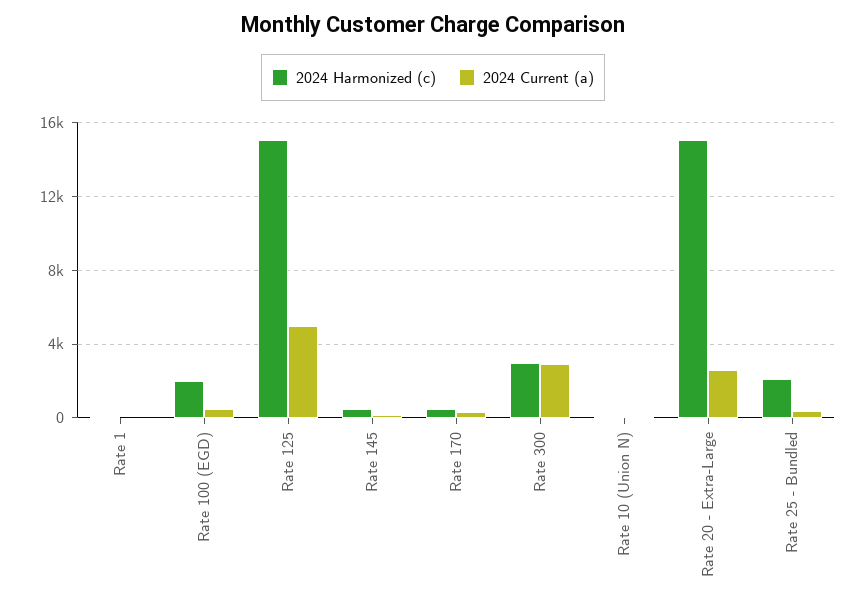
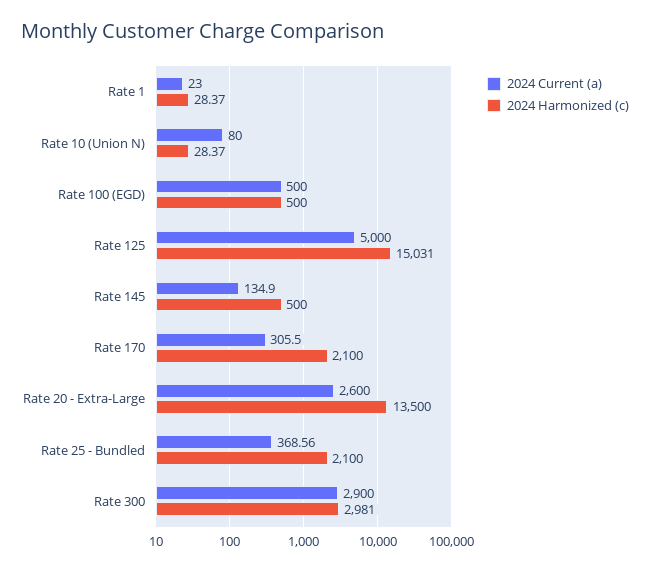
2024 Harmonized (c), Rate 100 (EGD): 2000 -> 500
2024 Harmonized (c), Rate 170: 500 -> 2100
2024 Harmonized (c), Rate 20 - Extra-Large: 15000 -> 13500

____________

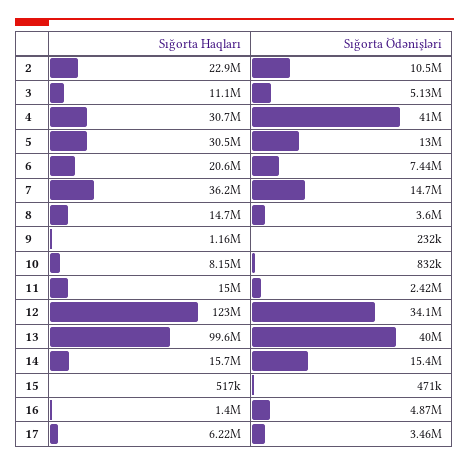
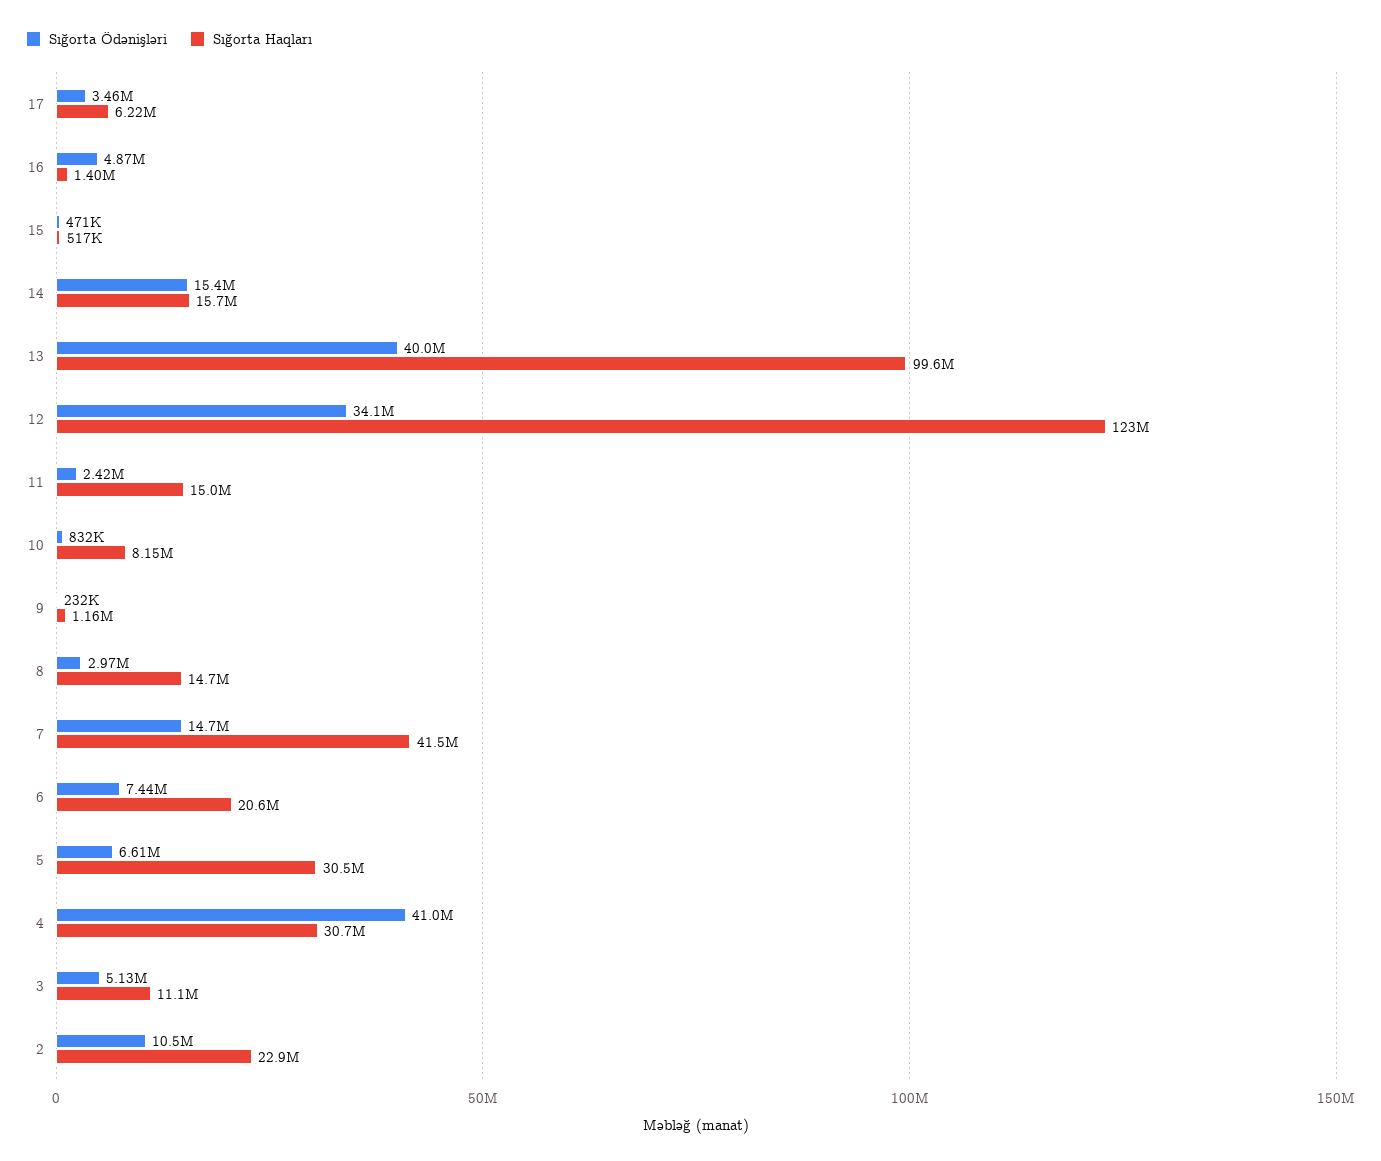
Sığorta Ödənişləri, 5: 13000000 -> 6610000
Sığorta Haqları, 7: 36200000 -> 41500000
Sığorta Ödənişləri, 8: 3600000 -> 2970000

____________

◆ Activity ◆
Sift the material for lines with the string "Sığorta". Copy each one found.

◆ Response to the exercise ◆
Sığorta Ödənişləri, 5: 13000000 -> 6610000
Sığorta Haqları, 7: 36200000 -> 41500000
Sığorta Ödənişləri, 8: 3600000 -> 2970000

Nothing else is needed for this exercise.